Asimismo, me he convertido en un autor vetado en el suplemento dominical en el que colaboré semanalmente durante ocho años. Si me fui de él fue porque me censuraron un artículo sobre la religión y la iglesia, y los detalles del caso pueden leerse en mi recopilación Harán de mí un criminal (Alfaguara, 2003). El asunto me pareció tan escandaloso, en 2002 y en un país en el que -no se olvide- la censura es ilegal, que no me abstuve de contarlo a la prensa, y estoy convencido de que es eso lo que no se me ha perdonado. A lo largo de los seis años siguientes, ese dominical no ha dicho una sola palabra de nada relacionado conmigo: ya he podido sacar una larguísima novela en tres volúmenes o ganar algunos premios extranjeros, que para él yo no existo. No son las únicas publicaciones que me combaten o silencian sistemáticamente, y el encono de todas alcanza hasta a la modestísima editorial que patrocino y dirijo, Reino de Redonda, que, si bien saca sólo dos o tres títulos al año, para ellas no ha sacado ninguno a lo largo de sus ocho años de existencia.

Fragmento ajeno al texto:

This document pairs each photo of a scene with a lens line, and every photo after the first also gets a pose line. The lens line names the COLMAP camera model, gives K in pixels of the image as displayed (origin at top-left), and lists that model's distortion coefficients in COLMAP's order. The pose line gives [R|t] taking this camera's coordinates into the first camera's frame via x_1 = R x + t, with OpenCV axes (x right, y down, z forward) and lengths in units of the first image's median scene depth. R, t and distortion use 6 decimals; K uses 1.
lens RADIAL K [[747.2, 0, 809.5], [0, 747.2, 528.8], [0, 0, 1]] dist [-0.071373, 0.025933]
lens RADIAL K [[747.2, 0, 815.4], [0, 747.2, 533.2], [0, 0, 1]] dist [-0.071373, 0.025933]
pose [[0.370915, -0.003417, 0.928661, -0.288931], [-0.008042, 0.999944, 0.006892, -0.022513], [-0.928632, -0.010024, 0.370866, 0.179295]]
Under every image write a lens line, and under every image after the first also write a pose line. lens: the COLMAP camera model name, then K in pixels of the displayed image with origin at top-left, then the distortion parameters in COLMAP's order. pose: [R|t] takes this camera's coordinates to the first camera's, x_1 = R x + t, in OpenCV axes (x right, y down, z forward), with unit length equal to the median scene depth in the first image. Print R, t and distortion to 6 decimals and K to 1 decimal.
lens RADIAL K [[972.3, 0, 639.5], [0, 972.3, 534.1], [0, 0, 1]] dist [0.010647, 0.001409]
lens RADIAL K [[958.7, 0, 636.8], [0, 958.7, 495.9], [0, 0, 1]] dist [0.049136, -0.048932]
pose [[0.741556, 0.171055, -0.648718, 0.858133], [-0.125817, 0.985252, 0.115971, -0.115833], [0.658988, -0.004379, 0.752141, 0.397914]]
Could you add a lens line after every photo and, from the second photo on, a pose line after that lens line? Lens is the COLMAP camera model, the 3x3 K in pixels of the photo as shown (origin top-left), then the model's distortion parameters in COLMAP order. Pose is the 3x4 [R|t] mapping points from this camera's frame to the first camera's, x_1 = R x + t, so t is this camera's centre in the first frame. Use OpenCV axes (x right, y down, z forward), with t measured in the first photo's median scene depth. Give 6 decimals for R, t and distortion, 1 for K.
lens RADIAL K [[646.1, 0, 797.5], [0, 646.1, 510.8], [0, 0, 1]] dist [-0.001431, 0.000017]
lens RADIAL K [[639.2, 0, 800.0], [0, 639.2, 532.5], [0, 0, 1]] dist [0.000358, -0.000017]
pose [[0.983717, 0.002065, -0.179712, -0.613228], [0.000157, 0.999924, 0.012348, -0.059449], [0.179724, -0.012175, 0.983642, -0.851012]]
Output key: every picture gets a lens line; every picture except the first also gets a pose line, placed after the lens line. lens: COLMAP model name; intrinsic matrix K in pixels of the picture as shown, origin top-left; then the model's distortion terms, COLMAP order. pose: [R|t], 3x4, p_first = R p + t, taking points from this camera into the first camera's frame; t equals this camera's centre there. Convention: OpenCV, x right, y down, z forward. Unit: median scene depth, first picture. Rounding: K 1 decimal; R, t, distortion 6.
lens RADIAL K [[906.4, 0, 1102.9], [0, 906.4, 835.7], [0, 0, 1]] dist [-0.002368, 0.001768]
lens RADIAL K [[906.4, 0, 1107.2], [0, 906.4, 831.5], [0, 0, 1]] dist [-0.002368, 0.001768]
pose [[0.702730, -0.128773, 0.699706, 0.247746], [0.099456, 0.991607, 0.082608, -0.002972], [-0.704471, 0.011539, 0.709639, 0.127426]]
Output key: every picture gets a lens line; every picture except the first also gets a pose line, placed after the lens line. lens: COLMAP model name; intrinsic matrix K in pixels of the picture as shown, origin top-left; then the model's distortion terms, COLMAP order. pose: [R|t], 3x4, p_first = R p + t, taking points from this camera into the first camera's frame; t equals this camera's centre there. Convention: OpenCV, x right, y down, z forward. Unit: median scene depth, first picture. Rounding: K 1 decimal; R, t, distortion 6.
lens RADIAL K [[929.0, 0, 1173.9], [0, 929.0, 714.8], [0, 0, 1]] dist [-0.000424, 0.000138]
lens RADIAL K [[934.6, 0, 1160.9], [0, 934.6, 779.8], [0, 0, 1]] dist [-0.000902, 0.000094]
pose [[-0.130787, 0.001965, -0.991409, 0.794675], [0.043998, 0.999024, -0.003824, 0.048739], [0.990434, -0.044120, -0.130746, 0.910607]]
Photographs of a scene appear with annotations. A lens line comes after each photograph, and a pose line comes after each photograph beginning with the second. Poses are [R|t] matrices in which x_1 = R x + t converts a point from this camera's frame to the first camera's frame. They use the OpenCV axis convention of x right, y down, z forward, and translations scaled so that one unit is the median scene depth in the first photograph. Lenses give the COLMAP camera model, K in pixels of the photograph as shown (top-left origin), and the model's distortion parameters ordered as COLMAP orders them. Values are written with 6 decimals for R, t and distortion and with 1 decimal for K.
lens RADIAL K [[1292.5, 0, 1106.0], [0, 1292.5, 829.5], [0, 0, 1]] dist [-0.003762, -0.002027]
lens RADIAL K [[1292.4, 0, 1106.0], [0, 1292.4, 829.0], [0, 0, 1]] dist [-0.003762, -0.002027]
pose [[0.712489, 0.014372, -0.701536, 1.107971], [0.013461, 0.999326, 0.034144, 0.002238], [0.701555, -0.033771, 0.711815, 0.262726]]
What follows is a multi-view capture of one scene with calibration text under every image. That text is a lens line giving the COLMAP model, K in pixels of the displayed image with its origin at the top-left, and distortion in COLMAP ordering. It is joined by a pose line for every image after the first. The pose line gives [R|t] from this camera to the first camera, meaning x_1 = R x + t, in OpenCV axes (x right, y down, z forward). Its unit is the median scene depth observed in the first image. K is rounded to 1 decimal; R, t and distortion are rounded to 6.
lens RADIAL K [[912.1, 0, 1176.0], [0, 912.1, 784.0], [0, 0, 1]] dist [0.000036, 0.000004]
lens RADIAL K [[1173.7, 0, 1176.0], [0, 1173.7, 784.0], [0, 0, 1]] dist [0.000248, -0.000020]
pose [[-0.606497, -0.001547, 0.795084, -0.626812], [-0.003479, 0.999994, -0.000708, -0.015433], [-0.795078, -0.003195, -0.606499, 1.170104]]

En cuanto a las rectificaciones o supresiones «exigidas», recuerdo algunas que resultarían cómicas si no fuera por lo que delatan. En una ocasión, invitado por una famosa revista de moda francesa a hablar sobre su mundillo, me permití recomendar a los modistos -perdón, diseñadores- que no salieran a saludar al final de sus desfiles, ya que la mayoría tiene pinta de mamarracho, y puse ejemplos reconocibles. La revista me urgió a suprimir ese párrafo: «Si esos diseñadores se molestan (y se molestarían mucho), nos quitarán su publicidad durante meses, si es que no para siempre», me dijeron. En otra oportunidad, en otro sitio, me rogaron que no criticara, como había hecho, a la agencia de viajes de unos grandes almacenes, pues dichos almacenes tenían por costumbre retirar asimismo su publicidad, durante seis meses, ante cualquier reproche impreso a sus servicios. También hubo una vez en que me permití decir, en un artículo, que determinado banquero gastaba patillas de bandolero o de mayordomo. La directora de la publicación me llamó alarmada para pedirme que suprimiera la frase: el banco que por entonces dirigía el mayordomo o bandolero -acabó imputado por estafa, por cierto- era uno de los principales accionistas de la revista. Lo curioso es que poco antes había escrito otra pieza metiéndome abiertamente con el banco en cuestión, del que se había sabido que financiaba compras de armamento al semidictador Hugo Chávez o algo por el estilo, y esa pieza salió sin problemas. Parece que lo que menos se tolera son los ataques a la vanidad personal, ya se trate de modistos o de banqueros.

Escribir o negarse a escribir es, pues, peligroso, también en lo cotidiano. Uno nunca sabe cuándo mete la pata hasta el fondo ni cuándo va a ganarse enemistades imperecederas.